75 YEARS & A FENWAY HANGOVER ...
Dave Henderson
slams
a walk-off HR in the 10th
July
18, 1987 ... After Jim Rice's ninth-inning homer
brought the Red Sox into a 3-3 tie, Dave Henderson stepped to the
plate in the 10th and cranked a two-run blast into the right-field
seats to hand the Sox a 5-3 victory over the Oakland Athletics.
Henderson, without a game-winning RBI since Game 5 of last year's playoffs,
picked on Gene Nelson's 2-and-2 pitch and deposited it neatly into the stands.
Dwight Evans, who led off with a single, trotted home in front of him, and a
blissful crowd of 34,720 went home talking of the way things used to be.
To be realistic, though, the win only cut the Sox deficit
in the AL East to 15 games. It did prevent them from dropping nine games under
.500 for the first time in 11 years. And it also improved the Sox' dismal
extra-inning record to 2-10, outscored now, 28-5, after the ninth inning in
1987.
The Sox, for much of the game, were lulled by the offerings
of Jose Rijo. By the fourth inning, Hurst had allowed seven hits and the Sox
were in a 3-1 hole. But while Hurst worked out his rhythm, which had been
plaguing him for his last two or three starts, the Sox finally got into the
Oakland bullpen and pulled within a run in the eighth when the pinch-hitting Don
Baylor cracked a sacrifice fly off Dennis Eckersley.
In the ninth, Eck was only one strike away from picking up
his second save in three games. He had Rice at 2-and-2 with two outs and reached
back in hopes of twisting a big curve by the Sox' struggling cleanup man.
Rice, before the at-bat, was mired in misery in this
series. He was caught looking with the bases loaded in the third and had left a
total of five runners stranded before the ninth. In the three games, he had left
14 runners standing still and erased another with a double-play grounder.
Finally, in the 10th, Evans led off with a single and
Henderson nailed Nelson for his seventh homer of the year.
For guts, though, Hurst's performance was none too shabby.
He threw 111 pitches through nine innings, eight more in the 10th, and was ready
for more if necessary. Tinkering with his mechanics, he let up on his forkball,
getting better results as the A's geared at the plate for his fastball. He gave
up only two hits after the fourth and finished with six strikeouts with the
first of those coming in the fifth inning.

Collection entries:
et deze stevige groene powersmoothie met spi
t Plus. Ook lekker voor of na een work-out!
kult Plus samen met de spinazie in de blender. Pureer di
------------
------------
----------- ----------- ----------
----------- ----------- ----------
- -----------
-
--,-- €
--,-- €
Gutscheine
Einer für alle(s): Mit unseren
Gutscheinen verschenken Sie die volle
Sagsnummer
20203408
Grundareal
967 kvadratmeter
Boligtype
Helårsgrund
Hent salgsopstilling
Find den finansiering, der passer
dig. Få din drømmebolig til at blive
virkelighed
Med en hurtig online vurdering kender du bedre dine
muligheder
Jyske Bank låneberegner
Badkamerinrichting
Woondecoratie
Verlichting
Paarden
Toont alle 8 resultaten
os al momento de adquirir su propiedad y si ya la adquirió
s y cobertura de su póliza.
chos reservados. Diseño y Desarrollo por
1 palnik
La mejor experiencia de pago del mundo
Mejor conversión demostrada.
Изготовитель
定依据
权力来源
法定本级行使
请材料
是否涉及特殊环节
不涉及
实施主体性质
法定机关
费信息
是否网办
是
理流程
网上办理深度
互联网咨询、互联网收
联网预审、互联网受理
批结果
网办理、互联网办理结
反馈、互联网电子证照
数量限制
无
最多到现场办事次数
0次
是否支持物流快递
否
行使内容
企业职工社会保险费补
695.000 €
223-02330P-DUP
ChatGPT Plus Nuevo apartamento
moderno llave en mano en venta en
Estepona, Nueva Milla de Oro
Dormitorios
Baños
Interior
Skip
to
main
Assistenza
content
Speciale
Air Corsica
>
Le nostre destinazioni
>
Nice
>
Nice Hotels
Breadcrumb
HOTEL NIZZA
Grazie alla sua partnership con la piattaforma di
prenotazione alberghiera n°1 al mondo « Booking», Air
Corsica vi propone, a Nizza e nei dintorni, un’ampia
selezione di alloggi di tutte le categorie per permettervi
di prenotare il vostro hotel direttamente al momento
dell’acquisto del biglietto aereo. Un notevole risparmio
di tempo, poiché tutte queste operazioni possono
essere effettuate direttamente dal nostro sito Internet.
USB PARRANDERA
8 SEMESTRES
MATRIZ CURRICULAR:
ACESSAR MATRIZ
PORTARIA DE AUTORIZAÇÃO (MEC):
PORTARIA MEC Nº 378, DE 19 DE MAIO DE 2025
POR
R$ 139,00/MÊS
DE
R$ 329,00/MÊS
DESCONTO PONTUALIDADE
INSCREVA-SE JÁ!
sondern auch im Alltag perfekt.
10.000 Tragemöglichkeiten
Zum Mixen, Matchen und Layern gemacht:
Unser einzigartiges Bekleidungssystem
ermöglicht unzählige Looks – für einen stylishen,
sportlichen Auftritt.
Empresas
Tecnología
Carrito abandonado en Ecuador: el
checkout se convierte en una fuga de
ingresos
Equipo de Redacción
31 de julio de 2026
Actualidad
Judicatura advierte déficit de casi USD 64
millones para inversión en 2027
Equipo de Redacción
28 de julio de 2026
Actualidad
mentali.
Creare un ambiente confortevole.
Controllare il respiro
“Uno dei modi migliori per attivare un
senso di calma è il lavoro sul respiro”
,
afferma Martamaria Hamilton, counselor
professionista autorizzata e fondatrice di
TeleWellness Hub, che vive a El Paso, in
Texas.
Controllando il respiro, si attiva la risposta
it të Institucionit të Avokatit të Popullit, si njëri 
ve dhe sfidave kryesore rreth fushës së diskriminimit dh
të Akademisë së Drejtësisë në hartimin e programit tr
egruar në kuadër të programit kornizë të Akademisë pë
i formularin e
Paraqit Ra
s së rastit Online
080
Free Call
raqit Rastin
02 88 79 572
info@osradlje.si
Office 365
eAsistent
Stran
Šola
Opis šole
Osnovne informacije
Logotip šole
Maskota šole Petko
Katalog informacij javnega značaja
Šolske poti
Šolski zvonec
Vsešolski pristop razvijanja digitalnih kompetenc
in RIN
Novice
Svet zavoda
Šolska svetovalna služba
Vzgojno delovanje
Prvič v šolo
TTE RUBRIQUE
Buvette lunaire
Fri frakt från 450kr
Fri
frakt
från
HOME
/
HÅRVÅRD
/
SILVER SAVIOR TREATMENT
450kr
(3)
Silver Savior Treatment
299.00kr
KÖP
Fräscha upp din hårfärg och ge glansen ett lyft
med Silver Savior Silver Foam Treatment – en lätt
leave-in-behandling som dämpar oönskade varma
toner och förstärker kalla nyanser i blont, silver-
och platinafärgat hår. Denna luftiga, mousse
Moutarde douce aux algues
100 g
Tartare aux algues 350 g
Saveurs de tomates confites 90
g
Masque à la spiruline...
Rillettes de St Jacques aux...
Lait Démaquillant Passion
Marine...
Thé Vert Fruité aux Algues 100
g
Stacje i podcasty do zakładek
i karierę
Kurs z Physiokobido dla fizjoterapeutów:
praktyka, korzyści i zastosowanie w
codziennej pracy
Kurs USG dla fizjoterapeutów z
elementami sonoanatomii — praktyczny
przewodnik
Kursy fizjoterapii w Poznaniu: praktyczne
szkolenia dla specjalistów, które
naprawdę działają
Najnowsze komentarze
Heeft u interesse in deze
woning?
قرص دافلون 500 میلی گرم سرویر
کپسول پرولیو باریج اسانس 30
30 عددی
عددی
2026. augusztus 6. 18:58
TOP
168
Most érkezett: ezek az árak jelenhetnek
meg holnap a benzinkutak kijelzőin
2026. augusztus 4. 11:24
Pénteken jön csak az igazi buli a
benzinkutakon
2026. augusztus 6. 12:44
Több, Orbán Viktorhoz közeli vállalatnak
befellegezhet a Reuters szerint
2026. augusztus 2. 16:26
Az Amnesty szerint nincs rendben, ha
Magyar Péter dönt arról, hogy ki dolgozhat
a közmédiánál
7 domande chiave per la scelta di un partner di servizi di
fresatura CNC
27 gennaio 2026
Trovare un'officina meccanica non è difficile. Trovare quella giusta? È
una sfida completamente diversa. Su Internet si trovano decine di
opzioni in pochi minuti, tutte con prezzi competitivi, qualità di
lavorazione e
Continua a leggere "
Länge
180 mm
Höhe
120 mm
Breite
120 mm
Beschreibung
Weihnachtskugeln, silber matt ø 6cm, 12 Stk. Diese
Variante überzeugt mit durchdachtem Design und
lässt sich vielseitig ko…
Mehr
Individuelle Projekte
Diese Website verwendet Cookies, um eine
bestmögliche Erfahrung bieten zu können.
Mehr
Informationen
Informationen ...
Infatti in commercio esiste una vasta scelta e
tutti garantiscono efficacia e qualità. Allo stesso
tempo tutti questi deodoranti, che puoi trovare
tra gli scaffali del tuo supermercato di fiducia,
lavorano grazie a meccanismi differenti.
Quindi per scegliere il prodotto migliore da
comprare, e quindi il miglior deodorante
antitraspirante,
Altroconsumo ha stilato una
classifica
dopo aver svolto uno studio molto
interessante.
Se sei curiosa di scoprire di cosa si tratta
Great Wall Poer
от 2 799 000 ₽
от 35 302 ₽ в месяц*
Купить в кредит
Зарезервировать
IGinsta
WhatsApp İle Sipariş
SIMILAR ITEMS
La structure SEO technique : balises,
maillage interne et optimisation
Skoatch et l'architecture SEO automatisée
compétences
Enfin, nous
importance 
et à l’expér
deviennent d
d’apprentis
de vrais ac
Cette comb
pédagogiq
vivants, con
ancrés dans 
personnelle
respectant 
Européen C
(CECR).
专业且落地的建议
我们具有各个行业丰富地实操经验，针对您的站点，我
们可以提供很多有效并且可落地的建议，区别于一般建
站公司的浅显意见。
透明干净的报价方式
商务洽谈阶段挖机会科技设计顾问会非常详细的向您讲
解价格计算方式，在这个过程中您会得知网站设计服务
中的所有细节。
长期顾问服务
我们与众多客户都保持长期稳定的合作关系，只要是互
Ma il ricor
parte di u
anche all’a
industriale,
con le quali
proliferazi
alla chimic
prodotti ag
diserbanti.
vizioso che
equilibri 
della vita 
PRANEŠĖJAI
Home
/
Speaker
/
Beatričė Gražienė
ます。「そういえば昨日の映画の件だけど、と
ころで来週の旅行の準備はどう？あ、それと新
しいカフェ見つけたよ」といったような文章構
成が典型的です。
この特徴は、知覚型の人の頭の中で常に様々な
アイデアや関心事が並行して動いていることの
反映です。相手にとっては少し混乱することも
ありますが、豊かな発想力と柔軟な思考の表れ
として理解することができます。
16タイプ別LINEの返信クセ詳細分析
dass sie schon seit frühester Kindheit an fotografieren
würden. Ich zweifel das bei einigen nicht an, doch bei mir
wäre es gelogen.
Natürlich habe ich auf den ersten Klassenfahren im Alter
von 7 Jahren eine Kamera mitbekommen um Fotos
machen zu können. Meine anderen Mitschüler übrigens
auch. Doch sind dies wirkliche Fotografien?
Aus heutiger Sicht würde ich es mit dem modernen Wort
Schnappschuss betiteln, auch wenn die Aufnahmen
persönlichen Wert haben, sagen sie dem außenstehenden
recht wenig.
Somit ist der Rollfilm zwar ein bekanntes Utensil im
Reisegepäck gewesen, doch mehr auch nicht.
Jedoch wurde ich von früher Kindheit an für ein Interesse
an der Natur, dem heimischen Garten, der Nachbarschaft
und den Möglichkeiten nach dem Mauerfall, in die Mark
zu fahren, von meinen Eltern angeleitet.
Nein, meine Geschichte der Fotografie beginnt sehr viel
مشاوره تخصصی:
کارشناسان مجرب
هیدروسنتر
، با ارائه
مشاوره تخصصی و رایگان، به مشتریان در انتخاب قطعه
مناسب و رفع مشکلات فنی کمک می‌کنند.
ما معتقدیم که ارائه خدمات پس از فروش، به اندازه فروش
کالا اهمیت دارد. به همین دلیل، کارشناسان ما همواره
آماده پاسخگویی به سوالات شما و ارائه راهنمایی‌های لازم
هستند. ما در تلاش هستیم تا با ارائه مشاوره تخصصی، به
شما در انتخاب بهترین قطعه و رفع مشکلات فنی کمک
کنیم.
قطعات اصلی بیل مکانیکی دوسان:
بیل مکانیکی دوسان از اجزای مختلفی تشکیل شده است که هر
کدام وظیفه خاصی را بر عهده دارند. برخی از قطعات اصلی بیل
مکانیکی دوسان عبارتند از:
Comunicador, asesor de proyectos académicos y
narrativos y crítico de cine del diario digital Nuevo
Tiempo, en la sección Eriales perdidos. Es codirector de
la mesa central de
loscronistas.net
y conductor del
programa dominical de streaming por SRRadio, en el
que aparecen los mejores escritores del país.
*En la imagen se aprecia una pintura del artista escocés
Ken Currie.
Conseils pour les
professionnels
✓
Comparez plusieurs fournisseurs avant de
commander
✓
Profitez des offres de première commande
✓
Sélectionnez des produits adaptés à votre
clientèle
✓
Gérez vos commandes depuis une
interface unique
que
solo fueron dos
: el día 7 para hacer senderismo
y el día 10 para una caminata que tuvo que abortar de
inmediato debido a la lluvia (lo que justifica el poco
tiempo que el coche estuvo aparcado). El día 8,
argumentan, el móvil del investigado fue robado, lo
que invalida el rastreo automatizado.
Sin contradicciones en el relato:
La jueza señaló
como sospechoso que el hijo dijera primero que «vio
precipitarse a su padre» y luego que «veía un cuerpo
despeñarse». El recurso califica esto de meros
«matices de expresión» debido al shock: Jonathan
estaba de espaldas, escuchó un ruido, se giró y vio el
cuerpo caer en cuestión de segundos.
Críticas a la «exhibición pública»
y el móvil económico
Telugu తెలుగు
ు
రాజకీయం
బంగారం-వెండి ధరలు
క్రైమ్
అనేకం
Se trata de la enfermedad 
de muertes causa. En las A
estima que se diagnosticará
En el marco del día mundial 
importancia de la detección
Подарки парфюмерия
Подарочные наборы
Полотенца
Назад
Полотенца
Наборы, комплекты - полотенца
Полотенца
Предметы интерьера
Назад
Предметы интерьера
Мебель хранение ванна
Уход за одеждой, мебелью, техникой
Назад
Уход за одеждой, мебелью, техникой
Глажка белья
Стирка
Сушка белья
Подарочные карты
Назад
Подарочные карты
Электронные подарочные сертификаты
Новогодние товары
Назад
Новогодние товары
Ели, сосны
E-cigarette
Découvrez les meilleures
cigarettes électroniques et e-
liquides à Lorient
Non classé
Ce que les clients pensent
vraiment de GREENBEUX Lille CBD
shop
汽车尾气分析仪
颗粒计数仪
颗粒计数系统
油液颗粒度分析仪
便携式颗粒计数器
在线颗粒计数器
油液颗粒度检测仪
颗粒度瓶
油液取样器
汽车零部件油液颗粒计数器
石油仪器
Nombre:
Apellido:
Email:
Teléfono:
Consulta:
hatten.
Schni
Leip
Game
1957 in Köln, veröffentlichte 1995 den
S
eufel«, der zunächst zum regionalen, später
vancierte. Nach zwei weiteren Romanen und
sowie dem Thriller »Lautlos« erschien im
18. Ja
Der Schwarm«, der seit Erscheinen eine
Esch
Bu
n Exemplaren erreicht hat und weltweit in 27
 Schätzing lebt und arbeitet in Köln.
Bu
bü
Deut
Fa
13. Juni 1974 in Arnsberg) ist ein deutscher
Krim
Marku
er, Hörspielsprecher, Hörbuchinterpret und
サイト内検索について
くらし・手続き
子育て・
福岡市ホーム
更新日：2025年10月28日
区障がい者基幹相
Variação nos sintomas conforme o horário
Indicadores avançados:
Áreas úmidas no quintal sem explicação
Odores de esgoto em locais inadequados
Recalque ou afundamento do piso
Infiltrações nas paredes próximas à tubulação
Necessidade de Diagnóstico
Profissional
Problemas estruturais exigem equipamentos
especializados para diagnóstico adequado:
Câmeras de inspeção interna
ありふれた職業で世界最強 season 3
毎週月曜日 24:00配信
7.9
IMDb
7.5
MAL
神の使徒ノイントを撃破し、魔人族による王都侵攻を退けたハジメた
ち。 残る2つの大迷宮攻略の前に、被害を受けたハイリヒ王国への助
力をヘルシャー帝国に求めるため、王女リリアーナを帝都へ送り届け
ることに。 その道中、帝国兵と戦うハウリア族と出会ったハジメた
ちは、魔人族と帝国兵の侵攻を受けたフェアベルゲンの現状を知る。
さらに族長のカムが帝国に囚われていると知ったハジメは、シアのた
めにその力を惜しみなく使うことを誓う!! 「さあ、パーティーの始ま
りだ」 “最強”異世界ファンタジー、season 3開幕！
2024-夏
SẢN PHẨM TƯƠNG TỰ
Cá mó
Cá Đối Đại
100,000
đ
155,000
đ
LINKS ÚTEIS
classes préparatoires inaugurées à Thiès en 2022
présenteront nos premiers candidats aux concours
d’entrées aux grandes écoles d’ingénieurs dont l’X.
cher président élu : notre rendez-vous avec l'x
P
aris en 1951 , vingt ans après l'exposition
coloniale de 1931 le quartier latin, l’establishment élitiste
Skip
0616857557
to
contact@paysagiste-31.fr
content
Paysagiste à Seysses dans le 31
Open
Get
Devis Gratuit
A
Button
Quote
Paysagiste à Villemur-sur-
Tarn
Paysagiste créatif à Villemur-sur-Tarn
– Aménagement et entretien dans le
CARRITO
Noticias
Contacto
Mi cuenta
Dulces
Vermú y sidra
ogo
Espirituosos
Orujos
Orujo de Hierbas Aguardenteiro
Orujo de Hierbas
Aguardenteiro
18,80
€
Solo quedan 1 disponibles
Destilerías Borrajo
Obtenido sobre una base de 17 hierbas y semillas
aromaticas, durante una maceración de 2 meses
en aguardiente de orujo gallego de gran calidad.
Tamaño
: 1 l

Tasks to perform ::
(a) In the game recap, swap "Jose Rijo" for "the Oakland starter" and write out the passage from "The Sox, for" to "struggling cleanup man." with that change.
(b) For each statement, answer yes or no according to the game recap, and quote the words that decide it: (i) The crowd at the game numbered 34,720. (ii) Henderson's winning homer was his tenth of the year. (iii) Hurst threw 111 pitches through nine innings.
(c) According to the game recap, who hit the sacrifice fly in the eighth inning, and off which pitcher?
None of the collection entries are needed for this work.

Solutions by task ::
(a)
The Sox, for much of the game, were lulled by the offerings
of the Oakland starter. By the fourth inning, Hurst had allowed seven hits and the Sox
were in a 3-1 hole. But while Hurst worked out his rhythm, which had been
plaguing him for his last two or three starts, the Sox finally got into the
Oakland bullpen and pulled within a run in the eighth when the pinch-hitting Don
Baylor cracked a sacrifice fly off Dennis Eckersley.
In the ninth, Eck was only one strike away from picking up
his second save in three games. He had Rice at 2-and-2 with two outs and reached
back in hopes of twisting a big curve by the Sox' struggling cleanup man.

(b)
(i) Yes: "a blissful crowd of 34,720 went home talking of the way things used to be."
(ii) No: "Henderson nailed Nelson for his seventh homer of the year."
(iii) Yes: "He threw 111 pitches through nine innings."

(c) The pinch-hitting Don Baylor hit it off Dennis Eckersley.